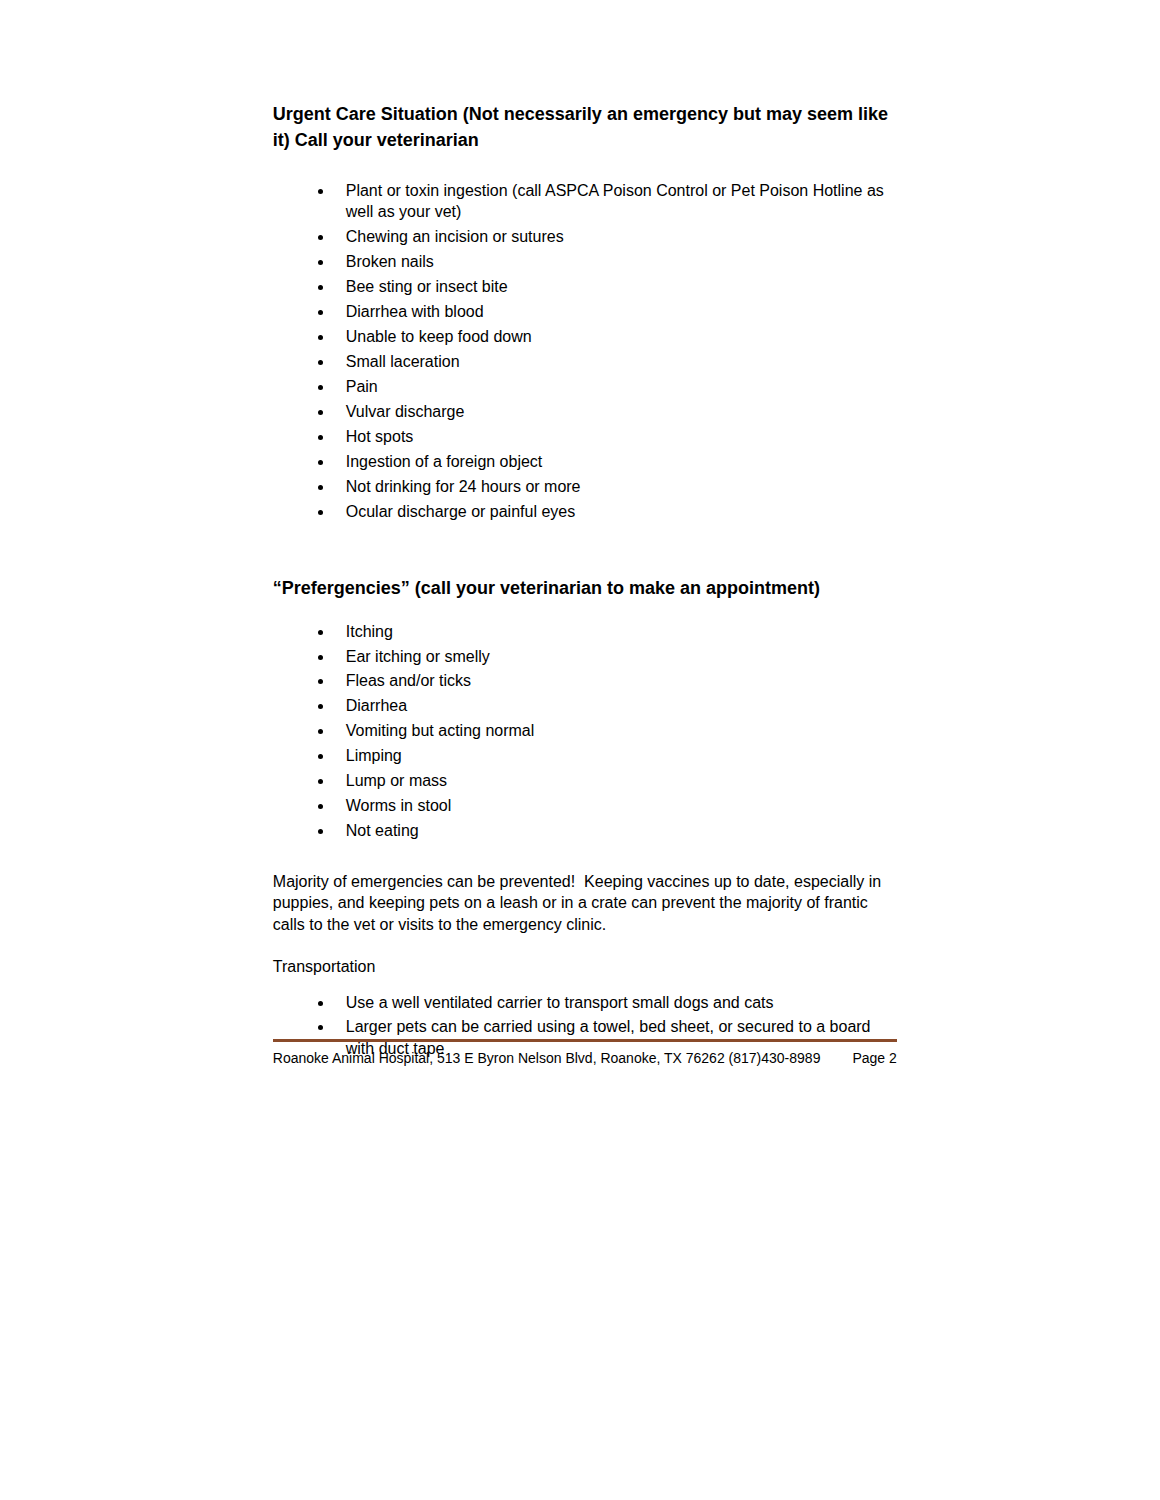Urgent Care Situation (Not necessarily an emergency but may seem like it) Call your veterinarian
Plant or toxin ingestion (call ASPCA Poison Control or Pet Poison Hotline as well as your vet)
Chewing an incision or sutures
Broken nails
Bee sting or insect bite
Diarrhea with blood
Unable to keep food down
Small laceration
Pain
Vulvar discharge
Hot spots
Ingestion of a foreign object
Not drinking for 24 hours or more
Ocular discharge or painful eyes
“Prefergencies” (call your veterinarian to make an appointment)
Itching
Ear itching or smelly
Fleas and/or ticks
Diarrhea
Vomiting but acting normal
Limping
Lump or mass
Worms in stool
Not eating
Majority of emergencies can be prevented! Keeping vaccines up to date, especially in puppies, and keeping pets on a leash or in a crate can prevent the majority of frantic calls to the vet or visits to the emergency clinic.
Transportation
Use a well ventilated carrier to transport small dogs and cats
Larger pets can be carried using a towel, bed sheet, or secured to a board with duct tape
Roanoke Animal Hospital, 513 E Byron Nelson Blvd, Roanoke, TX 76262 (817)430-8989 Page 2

------

Starting with the line that holds "Small laceration" and ending with the line that holds "Larger pets can", retype every line in the data above exactly, and nothing else.

* **Exercise solution**:
Small laceration
Pain
Vulvar discharge
Hot spots
Ingestion of a foreign object
Not drinking for 24 hours or more
Ocular discharge or painful eyes
“Prefergencies” (call your veterinarian to make an appointment)
Itching
Ear itching or smelly
Fleas and/or ticks
Diarrhea
Vomiting but acting normal
Limping
Lump or mass
Worms in stool
Not eating
Majority of emergencies can be prevented! Keeping vaccines up to date, especially in puppies, and keeping pets on a leash or in a crate can prevent the majority of frantic calls to the vet or visits to the emergency clinic.
Transportation
Use a well ventilated carrier to transport small dogs and cats
Larger pets can be carried using a towel, bed sheet, or secured to a board with duct tape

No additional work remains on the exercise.